The data:
....

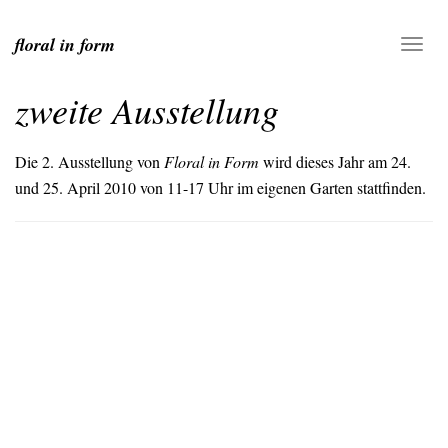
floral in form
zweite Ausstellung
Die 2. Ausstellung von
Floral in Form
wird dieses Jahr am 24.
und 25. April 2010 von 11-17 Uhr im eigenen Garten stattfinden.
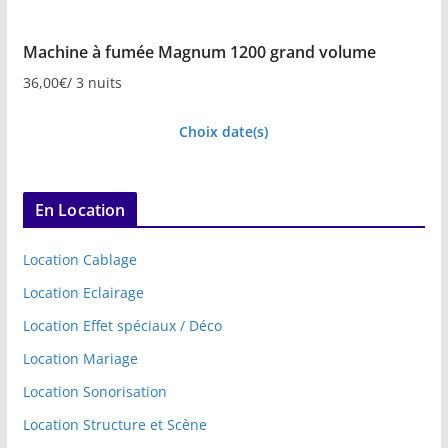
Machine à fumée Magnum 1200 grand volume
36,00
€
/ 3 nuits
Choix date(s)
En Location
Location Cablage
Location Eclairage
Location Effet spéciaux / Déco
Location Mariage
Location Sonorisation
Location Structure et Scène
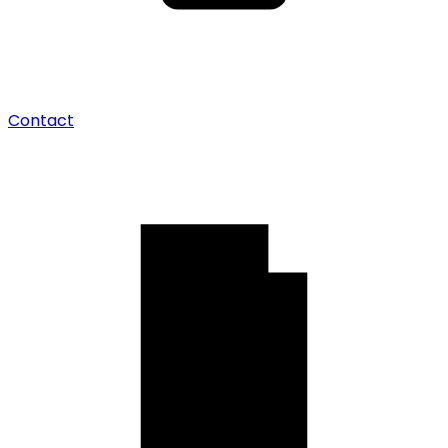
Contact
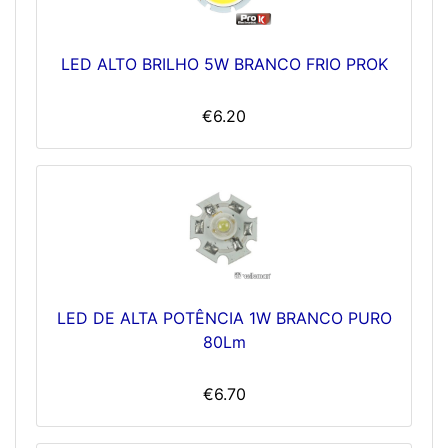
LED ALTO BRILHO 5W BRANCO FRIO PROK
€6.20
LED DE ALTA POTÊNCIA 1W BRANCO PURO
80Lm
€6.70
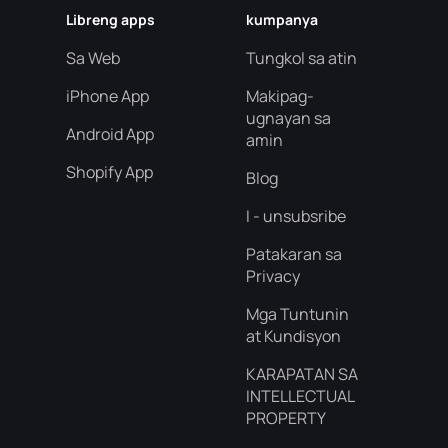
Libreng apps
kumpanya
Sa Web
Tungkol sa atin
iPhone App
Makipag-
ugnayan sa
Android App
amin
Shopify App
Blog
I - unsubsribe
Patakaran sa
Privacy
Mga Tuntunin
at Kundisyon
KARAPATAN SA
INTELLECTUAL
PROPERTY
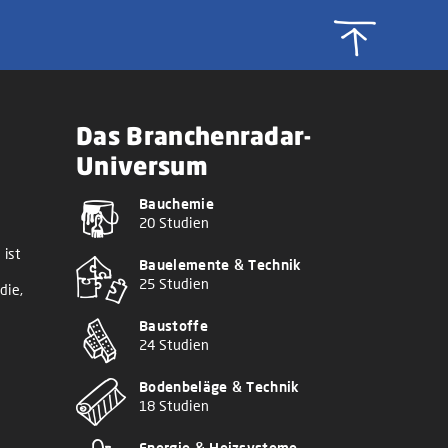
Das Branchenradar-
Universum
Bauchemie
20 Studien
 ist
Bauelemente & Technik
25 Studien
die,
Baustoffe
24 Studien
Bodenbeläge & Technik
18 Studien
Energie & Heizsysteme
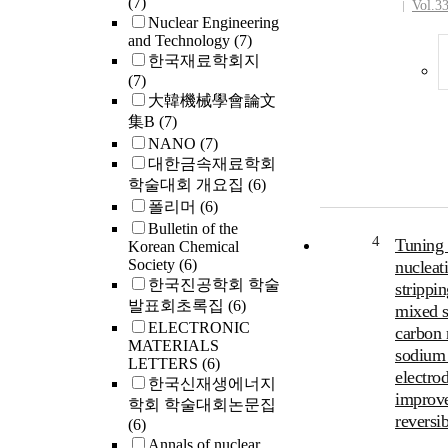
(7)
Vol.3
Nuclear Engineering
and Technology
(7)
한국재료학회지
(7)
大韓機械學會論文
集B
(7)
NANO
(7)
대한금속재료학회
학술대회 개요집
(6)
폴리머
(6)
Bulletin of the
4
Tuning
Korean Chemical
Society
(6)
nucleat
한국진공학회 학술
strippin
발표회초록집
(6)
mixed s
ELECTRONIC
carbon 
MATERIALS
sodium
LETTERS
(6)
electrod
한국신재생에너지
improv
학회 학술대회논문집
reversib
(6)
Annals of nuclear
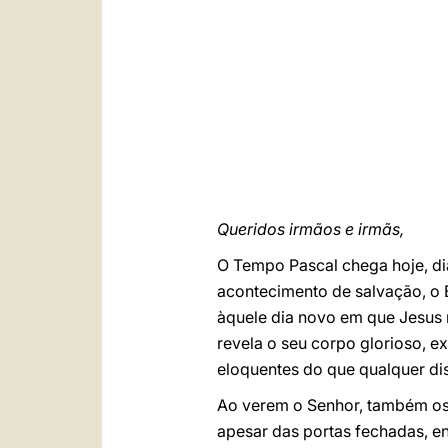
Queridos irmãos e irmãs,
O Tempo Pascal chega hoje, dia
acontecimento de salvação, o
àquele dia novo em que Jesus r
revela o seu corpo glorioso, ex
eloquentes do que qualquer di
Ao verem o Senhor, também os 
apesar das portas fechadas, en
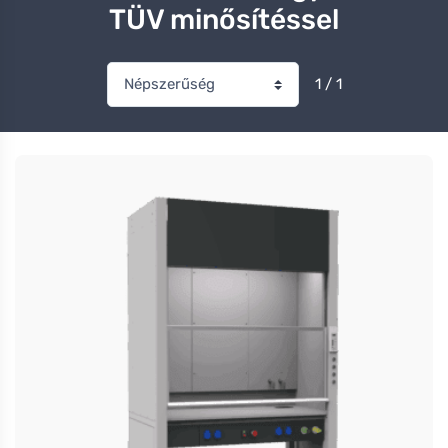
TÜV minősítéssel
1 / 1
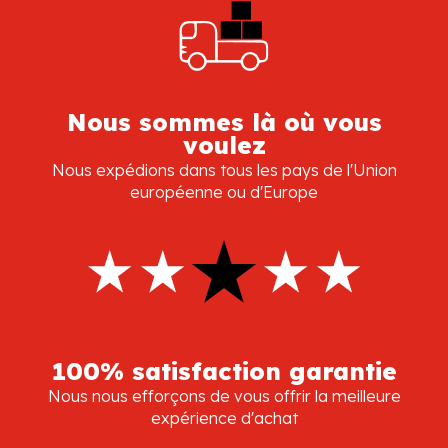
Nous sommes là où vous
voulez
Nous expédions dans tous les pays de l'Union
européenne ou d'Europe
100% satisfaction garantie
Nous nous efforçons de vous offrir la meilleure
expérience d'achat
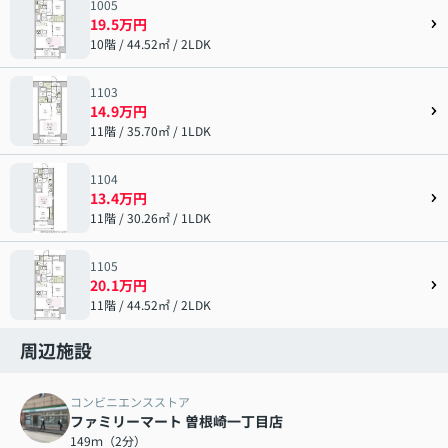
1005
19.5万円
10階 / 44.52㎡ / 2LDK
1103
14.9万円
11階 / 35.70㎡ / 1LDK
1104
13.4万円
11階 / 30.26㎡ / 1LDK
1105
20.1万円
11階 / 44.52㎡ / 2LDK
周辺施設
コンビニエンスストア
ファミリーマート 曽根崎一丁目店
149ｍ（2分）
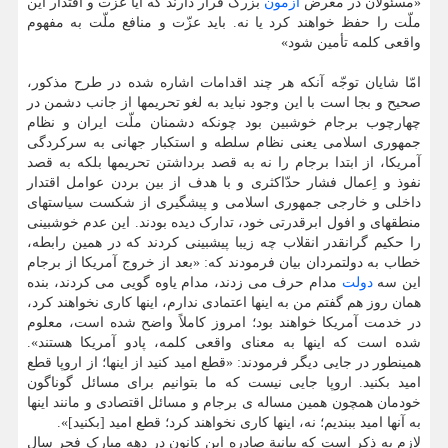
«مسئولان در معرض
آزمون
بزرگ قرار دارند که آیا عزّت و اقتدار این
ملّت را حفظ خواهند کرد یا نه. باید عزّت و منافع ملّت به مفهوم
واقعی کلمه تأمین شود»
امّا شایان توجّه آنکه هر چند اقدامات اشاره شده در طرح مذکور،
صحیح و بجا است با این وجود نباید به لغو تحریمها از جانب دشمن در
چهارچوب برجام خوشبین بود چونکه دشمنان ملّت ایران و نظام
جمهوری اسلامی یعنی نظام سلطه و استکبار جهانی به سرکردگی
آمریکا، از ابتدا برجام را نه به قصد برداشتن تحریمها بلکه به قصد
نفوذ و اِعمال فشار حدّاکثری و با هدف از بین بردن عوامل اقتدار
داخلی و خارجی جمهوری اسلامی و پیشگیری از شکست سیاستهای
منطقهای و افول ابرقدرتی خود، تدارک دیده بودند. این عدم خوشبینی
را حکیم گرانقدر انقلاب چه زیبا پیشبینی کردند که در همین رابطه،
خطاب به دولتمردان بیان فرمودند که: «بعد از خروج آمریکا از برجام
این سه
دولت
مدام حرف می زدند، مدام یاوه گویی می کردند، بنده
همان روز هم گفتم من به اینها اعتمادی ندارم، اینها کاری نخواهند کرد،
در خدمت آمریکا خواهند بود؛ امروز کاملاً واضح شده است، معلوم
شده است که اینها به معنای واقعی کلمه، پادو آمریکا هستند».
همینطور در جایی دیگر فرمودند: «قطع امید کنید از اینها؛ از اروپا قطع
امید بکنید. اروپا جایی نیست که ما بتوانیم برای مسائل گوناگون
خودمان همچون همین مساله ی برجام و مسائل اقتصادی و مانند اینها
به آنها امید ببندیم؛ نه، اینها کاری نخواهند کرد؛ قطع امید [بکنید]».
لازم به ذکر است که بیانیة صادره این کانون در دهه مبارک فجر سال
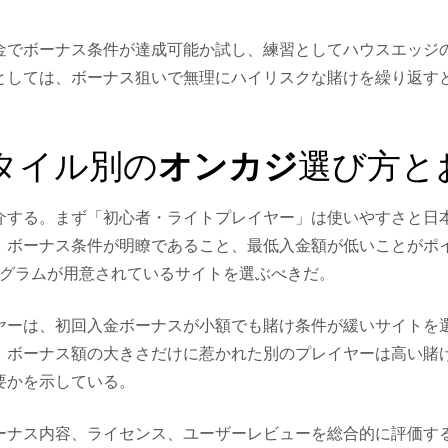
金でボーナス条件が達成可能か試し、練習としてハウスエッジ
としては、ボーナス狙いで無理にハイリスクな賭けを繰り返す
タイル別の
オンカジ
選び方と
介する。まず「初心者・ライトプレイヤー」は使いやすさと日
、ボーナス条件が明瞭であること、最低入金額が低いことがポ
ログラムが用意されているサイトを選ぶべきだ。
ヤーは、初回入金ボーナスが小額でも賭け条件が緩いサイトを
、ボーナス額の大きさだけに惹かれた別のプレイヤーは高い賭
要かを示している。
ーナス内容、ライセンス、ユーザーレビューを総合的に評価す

....

Instructions to follow: Your answer should be the lines above, word for word, from the line with "TÜV minősítéssel" through the line with "11階 / 30.26㎡ / 1LDK", minus the pictures.

Output for this task:
TÜV minősítéssel
1 / 1
Nous sommes là où vous
voulez
Nous expédions dans tous les pays de l'Union
européenne ou d'Europe
100% satisfaction garantie
Nous nous efforçons de vous offrir la meilleure
expérience d'achat
1005
19.5万円
10階 / 44.52㎡ / 2LDK
1103
14.9万円
11階 / 35.70㎡ / 1LDK
1104
13.4万円
11階 / 30.26㎡ / 1LDK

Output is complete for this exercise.